The aim is to model and simulate macroscopic effects (such as phase transitions, internal stresses, segregations) with the aid of processes on micro- or mesoscopic scales by suitable linking of models on these scales and on the macroscopic scale.

Almost all of the models and simulations for distortion-relevant effects in the steels under consideration which are being examined by SFB 570 are based (at least in part) on phenomenological models concerning macroscopic quantities and properties. The processes and forces responsible for the majority of the effects, however, are on the much smaller scales of molecules, crystals or grains.
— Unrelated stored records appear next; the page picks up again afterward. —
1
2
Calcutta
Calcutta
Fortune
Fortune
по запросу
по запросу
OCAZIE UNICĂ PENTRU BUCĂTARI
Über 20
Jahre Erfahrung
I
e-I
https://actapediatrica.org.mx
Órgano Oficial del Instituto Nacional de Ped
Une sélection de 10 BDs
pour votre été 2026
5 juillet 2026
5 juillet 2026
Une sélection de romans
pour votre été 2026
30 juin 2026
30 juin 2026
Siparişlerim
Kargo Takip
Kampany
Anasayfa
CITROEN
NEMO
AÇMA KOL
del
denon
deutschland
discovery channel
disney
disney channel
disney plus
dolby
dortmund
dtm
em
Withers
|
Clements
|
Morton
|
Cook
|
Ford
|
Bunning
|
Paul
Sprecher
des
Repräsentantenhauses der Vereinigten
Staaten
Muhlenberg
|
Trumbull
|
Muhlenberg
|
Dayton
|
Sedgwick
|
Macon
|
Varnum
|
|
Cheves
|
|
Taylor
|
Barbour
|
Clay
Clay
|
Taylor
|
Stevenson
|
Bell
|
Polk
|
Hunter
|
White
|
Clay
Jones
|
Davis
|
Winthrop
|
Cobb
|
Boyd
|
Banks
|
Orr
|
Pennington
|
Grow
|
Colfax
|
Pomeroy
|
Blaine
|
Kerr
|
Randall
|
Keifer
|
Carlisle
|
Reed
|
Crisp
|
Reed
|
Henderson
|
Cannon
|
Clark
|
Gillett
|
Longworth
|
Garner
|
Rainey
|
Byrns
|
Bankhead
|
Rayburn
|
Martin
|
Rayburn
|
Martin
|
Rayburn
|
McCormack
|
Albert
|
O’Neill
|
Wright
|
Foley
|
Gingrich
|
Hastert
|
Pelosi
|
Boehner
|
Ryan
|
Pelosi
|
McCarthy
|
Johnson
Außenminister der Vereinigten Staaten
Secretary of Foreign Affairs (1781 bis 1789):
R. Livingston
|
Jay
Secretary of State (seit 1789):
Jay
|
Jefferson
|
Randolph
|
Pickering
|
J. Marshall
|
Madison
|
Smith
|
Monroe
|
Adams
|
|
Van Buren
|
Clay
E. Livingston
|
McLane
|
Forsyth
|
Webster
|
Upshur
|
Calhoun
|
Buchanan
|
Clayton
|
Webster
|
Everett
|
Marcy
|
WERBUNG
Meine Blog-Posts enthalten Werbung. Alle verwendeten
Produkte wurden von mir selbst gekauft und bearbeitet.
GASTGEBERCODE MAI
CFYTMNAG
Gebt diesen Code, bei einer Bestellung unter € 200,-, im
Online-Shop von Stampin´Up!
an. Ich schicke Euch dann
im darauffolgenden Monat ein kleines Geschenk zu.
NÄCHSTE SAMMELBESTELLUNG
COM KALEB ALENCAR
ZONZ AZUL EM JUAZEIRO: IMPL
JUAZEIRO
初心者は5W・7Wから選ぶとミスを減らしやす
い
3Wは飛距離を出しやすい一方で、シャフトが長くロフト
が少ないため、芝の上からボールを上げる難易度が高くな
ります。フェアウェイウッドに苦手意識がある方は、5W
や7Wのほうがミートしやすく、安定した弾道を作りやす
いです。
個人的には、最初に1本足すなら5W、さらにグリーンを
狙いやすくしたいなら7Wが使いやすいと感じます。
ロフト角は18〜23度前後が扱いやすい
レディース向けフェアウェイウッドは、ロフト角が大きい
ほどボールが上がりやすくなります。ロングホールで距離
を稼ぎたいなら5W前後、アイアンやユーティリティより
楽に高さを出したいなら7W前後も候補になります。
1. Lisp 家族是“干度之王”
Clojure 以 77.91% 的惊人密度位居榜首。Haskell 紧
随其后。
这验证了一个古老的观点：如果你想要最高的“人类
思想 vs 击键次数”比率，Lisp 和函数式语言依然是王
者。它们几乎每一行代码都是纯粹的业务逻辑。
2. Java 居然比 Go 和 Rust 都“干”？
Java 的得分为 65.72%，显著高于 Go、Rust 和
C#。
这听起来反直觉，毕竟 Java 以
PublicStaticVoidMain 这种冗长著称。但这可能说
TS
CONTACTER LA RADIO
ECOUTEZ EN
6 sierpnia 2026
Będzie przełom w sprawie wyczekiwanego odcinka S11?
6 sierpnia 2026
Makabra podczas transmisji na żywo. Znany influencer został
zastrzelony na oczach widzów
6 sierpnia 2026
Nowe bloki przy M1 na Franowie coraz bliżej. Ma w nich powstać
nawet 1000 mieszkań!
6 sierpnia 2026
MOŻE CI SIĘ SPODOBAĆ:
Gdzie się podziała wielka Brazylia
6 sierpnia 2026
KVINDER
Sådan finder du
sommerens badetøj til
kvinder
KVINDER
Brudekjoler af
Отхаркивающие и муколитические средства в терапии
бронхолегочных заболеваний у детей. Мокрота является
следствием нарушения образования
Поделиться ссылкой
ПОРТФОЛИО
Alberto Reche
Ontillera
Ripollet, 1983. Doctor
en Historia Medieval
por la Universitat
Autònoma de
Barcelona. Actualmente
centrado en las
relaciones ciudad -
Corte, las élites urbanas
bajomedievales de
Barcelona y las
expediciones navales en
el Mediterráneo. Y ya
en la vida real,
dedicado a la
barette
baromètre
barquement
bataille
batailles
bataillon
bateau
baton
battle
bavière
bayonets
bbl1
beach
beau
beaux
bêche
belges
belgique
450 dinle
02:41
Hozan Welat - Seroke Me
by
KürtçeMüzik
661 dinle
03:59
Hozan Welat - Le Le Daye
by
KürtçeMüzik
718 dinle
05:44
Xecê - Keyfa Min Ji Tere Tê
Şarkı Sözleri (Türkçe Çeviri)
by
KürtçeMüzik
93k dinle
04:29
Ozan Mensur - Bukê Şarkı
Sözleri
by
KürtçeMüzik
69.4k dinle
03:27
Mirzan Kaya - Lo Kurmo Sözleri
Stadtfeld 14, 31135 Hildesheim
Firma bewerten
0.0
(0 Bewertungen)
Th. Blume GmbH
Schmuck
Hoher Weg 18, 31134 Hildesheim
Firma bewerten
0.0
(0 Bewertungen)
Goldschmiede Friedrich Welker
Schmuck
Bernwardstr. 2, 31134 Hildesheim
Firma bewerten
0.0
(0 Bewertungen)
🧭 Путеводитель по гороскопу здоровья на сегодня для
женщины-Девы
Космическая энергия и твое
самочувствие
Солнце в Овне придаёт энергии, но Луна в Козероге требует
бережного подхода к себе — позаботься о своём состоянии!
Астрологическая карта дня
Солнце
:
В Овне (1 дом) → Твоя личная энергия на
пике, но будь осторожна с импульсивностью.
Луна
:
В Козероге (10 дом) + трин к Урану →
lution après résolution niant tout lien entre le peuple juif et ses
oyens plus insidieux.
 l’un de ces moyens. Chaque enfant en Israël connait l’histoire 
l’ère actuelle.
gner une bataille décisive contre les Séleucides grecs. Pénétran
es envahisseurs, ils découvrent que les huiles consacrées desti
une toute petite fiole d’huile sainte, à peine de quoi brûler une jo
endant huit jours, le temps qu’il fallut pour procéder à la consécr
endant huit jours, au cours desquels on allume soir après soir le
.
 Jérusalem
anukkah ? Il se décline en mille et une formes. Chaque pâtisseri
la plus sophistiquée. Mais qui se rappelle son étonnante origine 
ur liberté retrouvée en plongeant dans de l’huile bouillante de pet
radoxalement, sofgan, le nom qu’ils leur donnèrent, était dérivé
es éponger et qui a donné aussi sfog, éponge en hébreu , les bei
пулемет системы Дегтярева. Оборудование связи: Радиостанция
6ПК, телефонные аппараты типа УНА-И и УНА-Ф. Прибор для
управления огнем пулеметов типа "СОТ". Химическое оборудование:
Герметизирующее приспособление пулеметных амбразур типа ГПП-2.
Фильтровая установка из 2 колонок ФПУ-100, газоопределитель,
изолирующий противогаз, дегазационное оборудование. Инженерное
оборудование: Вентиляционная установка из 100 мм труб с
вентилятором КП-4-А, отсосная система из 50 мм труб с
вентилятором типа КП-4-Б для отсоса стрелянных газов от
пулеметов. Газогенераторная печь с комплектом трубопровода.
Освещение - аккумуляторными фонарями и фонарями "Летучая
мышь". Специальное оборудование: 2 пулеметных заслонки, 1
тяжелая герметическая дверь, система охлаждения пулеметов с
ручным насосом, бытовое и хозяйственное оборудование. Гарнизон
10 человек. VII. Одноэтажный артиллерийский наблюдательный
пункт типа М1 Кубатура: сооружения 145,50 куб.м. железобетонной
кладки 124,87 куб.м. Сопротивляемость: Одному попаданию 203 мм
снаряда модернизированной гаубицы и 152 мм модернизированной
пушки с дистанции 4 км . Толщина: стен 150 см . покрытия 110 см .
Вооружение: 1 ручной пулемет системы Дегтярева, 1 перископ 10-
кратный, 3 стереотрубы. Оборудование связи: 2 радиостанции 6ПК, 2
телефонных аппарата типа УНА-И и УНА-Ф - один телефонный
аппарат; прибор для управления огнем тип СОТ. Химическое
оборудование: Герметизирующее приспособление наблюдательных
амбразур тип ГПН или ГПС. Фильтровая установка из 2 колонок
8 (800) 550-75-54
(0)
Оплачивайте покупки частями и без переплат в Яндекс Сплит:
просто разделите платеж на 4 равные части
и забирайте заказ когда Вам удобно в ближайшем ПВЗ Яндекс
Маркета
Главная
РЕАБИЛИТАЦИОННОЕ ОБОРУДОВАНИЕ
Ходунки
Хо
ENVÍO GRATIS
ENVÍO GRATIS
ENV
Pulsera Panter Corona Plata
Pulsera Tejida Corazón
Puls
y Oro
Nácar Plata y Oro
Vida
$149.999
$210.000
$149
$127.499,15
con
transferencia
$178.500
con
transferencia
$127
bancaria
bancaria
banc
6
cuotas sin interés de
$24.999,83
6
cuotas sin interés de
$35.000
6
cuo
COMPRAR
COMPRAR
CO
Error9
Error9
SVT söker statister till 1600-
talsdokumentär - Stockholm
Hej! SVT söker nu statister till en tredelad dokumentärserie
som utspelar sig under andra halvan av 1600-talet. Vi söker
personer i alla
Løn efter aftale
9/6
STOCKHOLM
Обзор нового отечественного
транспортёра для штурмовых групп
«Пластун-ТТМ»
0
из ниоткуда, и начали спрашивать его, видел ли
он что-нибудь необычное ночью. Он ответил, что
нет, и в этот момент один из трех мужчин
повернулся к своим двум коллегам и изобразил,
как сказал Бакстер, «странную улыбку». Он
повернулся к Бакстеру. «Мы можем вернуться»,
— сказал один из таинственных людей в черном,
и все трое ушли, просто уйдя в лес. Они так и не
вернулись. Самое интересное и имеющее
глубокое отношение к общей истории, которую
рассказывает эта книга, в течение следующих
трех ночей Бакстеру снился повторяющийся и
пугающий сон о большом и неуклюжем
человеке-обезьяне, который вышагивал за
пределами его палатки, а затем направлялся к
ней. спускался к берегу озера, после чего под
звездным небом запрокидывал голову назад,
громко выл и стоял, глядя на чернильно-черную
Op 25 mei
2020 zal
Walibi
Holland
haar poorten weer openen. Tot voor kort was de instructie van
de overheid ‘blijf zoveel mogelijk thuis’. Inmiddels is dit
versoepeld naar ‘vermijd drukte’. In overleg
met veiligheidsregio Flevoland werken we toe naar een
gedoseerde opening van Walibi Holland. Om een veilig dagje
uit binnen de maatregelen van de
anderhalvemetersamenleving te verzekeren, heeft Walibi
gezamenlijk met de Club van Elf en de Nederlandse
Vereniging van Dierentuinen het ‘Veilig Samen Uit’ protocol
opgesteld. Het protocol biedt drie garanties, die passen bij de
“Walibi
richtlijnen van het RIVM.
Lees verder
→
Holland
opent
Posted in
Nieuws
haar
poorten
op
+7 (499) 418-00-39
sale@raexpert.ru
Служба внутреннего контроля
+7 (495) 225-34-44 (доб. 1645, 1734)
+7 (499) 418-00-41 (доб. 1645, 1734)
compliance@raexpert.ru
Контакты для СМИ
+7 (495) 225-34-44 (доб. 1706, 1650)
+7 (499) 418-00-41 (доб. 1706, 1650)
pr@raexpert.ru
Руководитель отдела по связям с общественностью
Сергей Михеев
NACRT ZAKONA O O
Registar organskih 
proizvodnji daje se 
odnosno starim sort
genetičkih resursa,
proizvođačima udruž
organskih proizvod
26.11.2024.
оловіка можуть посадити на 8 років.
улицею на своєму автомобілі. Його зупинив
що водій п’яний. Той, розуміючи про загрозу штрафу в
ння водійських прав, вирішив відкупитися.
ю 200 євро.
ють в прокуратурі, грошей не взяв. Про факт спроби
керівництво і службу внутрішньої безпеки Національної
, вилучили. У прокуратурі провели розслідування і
The SFB Sub-project C4 will bring together and strengthen these activities in SFB 570 as well as accompanying them mathematically and providing support. The following illustrations present provisional results from numerical simulations. Figure 1 illustrates a small section of a layered material in which the austenite pearlite phase transition in the various layers occurs at different temperatures. This creates high internal stresses which lead via the TRIP effect to permanent anisotropic deformations of material samples.

Figure 2 illustrates a mesoscopic simulation of a solid-solid phase transition in a (simple) 2D grain geometry. A phase field model can take the local stresses into account and thus leads to a model for stress-dependent transformation behaviour.

The requisite time-dependent 3D computations, in particular, are extremely complex and require the computational resource of the cluster applied for to carry them out.